Koşukavak'a gelince; Altaylı taraftarlarca birlikte heyecanla izlediğimiz gecede Yücel Hoca (İldiz) son dakikada direkten dönerken, Altay'a yabancı olmayan en uygun isim göreve gelmişti. Başarılı da oldu, pandemi arasını da çok iyi yönetti. Ne var ki Altay gibi büyük bir camiada olduğunun yeterince farkına varamadı ve Fener olayının mücadelenin en kritik süreçlerinde gündeme gelmesini önleyemedi. Yönetim de bu konuda radikal davranmak yerine "çağdaş" lığı seçti. Bu konu "sezon sonuna bırakıldı" dendi ama İstanbul basını pandemi döneminde "bedava haber" bulma adına bu konuyu sürekli gündemde tuttu. Oysa yönetim "Ya Fener ya Büyük Altay" diyebilirdi. Şampiyonluğa oynayan bir takımın hocasının "alt yapı antrenörü" olarak transfer görüşmelerinde anılması hiç de yakışık alır değildi ve motivasyonu bozdu.

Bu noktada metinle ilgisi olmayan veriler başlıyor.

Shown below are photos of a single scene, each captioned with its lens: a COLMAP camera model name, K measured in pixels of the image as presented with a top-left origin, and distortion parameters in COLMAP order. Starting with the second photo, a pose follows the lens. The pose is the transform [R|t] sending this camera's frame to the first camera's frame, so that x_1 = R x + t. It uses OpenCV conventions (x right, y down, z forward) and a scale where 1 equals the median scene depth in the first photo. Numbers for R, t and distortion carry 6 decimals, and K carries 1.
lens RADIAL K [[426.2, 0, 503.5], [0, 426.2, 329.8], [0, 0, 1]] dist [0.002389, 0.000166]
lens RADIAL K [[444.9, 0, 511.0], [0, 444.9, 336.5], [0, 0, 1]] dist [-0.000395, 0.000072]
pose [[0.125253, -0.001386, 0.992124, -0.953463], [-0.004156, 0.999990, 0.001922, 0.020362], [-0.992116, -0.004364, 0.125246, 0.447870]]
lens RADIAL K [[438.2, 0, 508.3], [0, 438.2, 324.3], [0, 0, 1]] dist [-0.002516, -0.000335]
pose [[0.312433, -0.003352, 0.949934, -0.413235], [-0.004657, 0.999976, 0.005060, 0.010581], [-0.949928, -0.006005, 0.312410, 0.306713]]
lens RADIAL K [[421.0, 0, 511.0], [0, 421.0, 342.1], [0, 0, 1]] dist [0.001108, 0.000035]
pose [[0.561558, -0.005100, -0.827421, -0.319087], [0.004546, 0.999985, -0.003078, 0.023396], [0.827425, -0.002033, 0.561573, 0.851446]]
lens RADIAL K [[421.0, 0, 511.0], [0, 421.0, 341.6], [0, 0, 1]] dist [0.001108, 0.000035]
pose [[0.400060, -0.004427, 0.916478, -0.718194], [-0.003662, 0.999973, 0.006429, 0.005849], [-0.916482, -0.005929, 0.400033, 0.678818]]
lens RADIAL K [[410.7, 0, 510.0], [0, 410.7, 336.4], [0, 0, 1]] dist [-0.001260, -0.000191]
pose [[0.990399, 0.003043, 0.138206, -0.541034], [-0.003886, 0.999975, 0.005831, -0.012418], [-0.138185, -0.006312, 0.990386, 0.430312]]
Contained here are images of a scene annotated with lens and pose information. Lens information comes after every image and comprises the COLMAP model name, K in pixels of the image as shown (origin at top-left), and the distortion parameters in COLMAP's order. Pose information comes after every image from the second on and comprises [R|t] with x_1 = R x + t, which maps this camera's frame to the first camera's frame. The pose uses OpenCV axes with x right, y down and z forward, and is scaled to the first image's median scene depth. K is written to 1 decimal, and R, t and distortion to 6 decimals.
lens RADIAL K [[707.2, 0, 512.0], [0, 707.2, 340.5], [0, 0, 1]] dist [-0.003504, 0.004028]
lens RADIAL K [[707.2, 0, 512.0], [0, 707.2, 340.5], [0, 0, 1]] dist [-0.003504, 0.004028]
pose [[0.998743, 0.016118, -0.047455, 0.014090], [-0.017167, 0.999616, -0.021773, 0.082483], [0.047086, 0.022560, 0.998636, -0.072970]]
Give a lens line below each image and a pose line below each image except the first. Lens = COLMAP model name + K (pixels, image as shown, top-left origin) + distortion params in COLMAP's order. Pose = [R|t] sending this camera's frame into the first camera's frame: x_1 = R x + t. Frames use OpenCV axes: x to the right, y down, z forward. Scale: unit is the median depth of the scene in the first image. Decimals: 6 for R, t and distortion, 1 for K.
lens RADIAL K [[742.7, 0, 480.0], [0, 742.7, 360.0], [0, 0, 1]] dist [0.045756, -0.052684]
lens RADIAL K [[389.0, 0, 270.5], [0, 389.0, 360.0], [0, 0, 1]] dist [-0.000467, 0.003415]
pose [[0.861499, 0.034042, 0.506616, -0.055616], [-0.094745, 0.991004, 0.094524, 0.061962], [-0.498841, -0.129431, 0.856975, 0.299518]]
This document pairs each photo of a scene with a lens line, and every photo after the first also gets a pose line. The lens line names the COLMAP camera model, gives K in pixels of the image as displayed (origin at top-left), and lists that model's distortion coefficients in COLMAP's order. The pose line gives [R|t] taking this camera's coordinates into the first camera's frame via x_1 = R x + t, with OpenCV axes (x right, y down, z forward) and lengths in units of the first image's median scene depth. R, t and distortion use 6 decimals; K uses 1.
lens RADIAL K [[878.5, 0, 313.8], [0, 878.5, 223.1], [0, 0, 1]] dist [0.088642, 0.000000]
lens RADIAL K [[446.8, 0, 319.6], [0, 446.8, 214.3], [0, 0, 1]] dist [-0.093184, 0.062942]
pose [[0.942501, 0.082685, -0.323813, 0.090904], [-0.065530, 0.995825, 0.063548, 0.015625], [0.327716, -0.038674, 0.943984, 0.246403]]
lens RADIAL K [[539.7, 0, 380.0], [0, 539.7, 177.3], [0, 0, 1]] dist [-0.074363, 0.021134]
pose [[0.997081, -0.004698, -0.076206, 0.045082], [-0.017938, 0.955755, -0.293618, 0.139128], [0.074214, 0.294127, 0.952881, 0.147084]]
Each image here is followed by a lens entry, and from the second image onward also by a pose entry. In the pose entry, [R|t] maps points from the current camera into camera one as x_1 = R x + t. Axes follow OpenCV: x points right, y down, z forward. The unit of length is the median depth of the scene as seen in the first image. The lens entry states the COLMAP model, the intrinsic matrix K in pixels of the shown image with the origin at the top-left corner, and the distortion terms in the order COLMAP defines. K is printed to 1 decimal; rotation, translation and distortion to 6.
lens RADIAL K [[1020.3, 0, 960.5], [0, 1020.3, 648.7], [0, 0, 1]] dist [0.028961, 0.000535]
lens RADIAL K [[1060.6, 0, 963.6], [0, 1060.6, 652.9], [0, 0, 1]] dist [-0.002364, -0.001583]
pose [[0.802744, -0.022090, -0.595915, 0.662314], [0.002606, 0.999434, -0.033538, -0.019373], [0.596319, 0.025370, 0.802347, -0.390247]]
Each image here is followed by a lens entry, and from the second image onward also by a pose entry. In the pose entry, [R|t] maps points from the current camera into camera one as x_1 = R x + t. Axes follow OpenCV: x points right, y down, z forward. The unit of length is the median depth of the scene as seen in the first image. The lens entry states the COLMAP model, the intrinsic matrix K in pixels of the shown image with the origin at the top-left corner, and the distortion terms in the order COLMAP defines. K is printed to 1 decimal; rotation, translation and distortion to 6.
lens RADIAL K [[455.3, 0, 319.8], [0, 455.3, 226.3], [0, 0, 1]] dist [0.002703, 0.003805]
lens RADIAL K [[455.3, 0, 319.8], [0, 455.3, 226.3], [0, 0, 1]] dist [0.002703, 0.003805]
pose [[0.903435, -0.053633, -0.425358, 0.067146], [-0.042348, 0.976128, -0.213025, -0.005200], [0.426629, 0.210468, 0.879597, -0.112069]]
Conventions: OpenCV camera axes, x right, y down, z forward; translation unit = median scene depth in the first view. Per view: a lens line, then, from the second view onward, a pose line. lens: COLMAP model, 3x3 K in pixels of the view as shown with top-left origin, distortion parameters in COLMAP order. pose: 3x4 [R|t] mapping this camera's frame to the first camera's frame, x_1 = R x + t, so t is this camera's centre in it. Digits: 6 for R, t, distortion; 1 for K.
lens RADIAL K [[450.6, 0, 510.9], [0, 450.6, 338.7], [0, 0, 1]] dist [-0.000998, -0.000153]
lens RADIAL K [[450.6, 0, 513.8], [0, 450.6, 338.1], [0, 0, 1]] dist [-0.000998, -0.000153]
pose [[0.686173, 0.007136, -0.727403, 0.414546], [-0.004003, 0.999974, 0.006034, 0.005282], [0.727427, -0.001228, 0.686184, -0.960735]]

Eskişehir gibi bir camia takımının konumu ne olursa olsun hafife alınması ve gerekli tedbirlerin alınamaması ise Koşukavak'ın affedilmez hatalarından biriydi. En kritik üç haftada cezalı durumda olması ise kabul edilecek gibi değildi. Fener'le anlaşır mı anlaşmaz mı bilinmez ama, bize göre Altay'da misyonunu tamamladı.


Tüm bunlara karşın "Suçlu ayağa kalk!" demek yerine ayağa kalkıp alkışlamak, gelecek sezona pozitif enerji yüklemek en güzeli... Ben öyle yapıyorum, tavsiye ederim.

Teşekkürler Altay, alkışlarımız seninle, İzmir'e unuttuğumuz heyecanı yaşattığın için.